Top of The data

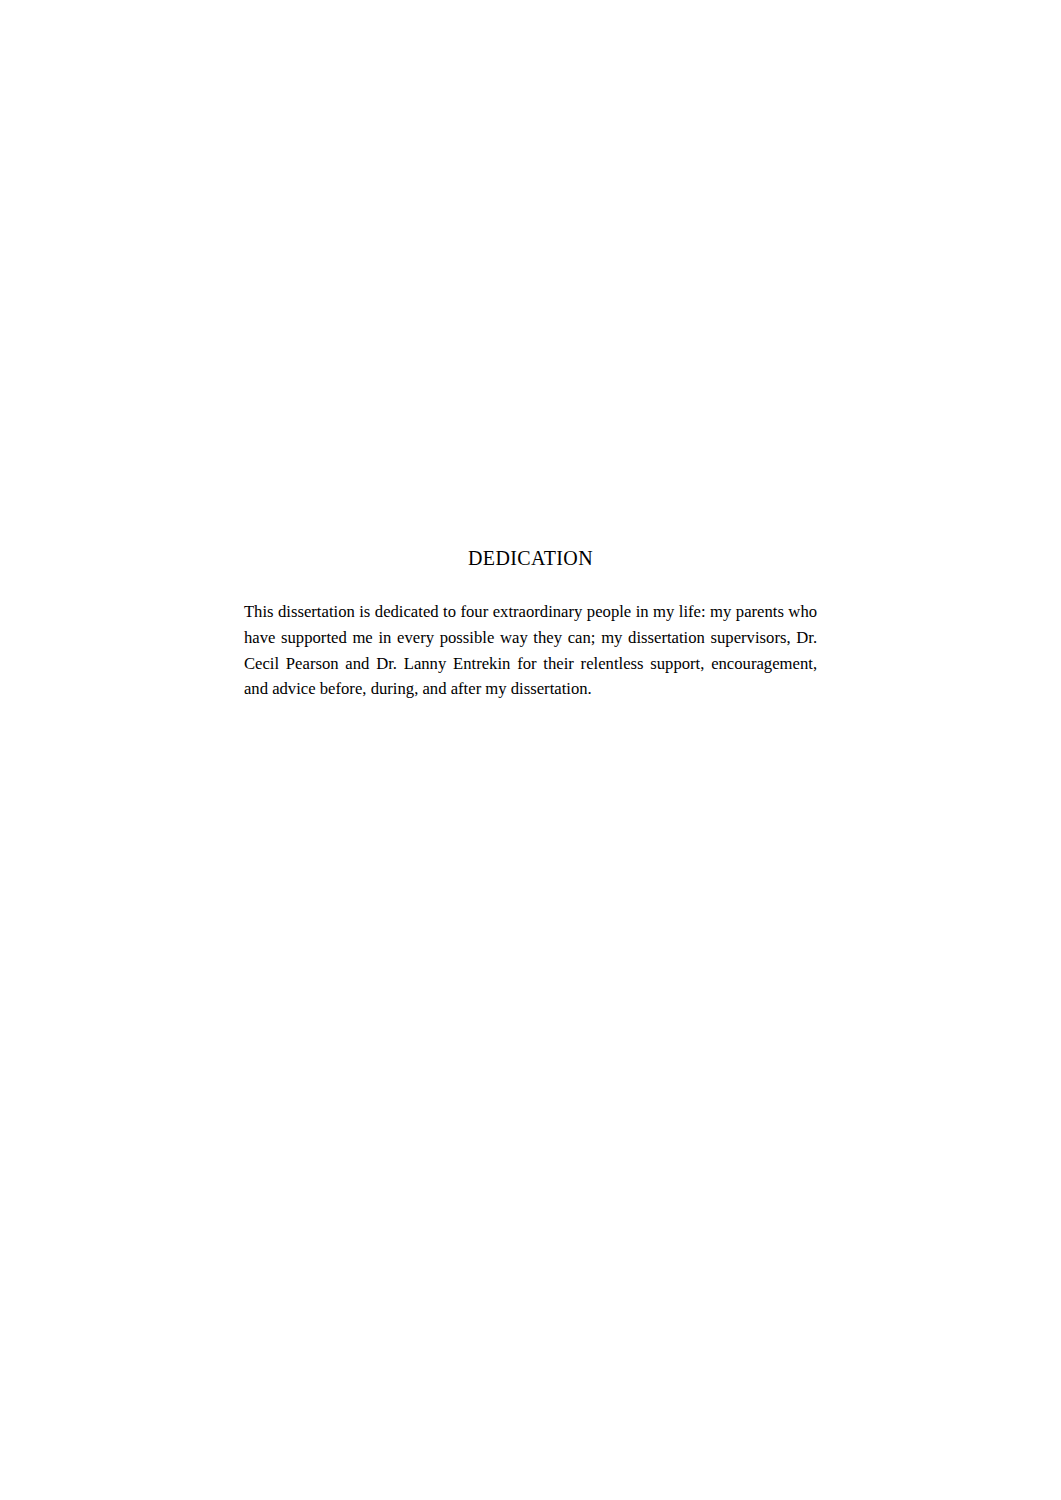DEDICATION
This dissertation is dedicated to four extraordinary people in my life: my parents who have supported me in every possible way they can; my dissertation supervisors, Dr. Cecil Pearson and Dr. Lanny Entrekin for their relentless support, encouragement, and advice before, during, and after my dissertation.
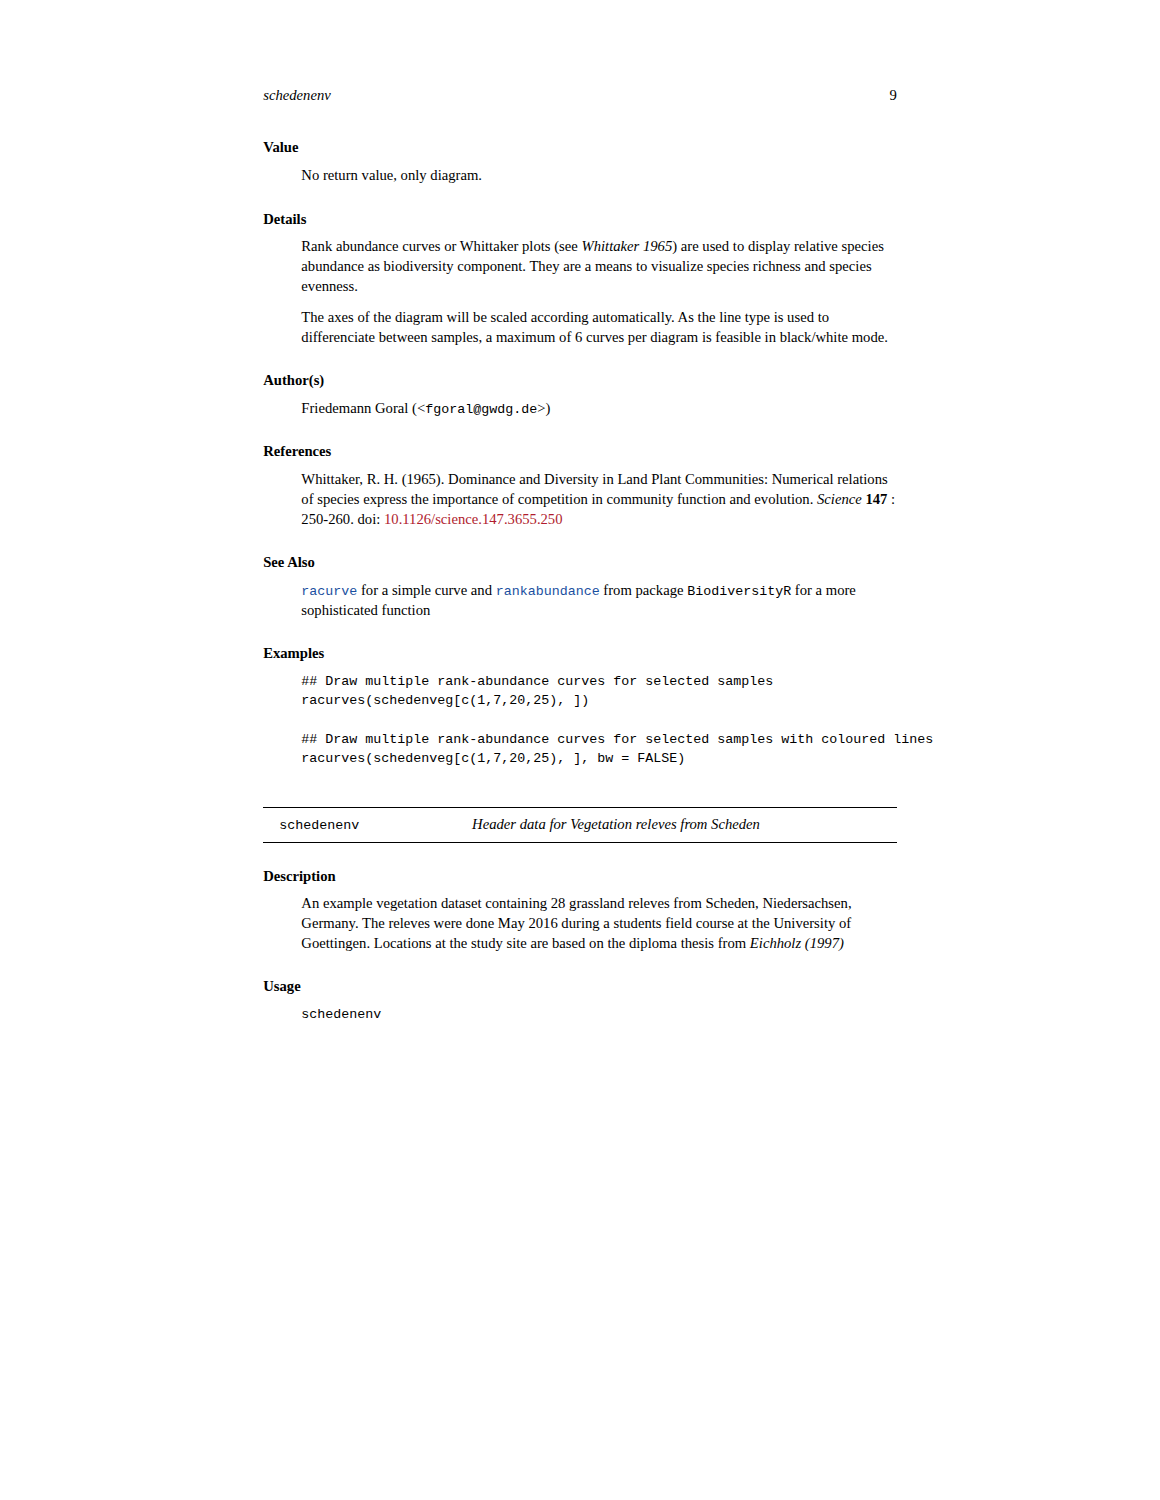schedenenv 9
Value
No return value, only diagram.
Details
Rank abundance curves or Whittaker plots (see Whittaker 1965) are used to display relative species abundance as biodiversity component. They are a means to visualize species richness and species evenness.
The axes of the diagram will be scaled according automatically. As the line type is used to differenciate between samples, a maximum of 6 curves per diagram is feasible in black/white mode.
Author(s)
Friedemann Goral (<fgoral@gwdg.de>)
References
Whittaker, R. H. (1965). Dominance and Diversity in Land Plant Communities: Numerical relations of species express the importance of competition in community function and evolution. Science 147 : 250-260. doi: 10.1126/science.147.3655.250
See Also
racurve for a simple curve and rankabundance from package BiodiversityR for a more sophisticated function
Examples
## Draw multiple rank-abundance curves for selected samples
racurves(schedenveg[c(1,7,20,25), ])

## Draw multiple rank-abundance curves for selected samples with coloured lines
racurves(schedenveg[c(1,7,20,25), ], bw = FALSE)
schedenenv Header data for Vegetation releves from Scheden
Description
An example vegetation dataset containing 28 grassland releves from Scheden, Niedersachsen, Germany. The releves were done May 2016 during a students field course at the University of Goettingen. Locations at the study site are based on the diploma thesis from Eichholz (1997)
Usage
schedenenv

Bottom of The data

Copy verbatim, from the listing above, each line from the one containing "No return value, only diagram." down to the one containing "Description", inclusive.

No return value, only diagram.
Details
Rank abundance curves or Whittaker plots (see Whittaker 1965) are used to display relative species abundance as biodiversity component. They are a means to visualize species richness and species evenness.
The axes of the diagram will be scaled according automatically. As the line type is used to differenciate between samples, a maximum of 6 curves per diagram is feasible in black/white mode.
Author(s)
Friedemann Goral (<fgoral@gwdg.de>)
References
Whittaker, R. H. (1965). Dominance and Diversity in Land Plant Communities: Numerical relations of species express the importance of competition in community function and evolution. Science 147 : 250-260. doi: 10.1126/science.147.3655.250
See Also
racurve for a simple curve and rankabundance from package BiodiversityR for a more sophisticated function
Examples
## Draw multiple rank-abundance curves for selected samples
racurves(schedenveg[c(1,7,20,25), ])

## Draw multiple rank-abundance curves for selected samples with coloured lines
racurves(schedenveg[c(1,7,20,25), ], bw = FALSE)
schedenenv Header data for Vegetation releves from Scheden
Description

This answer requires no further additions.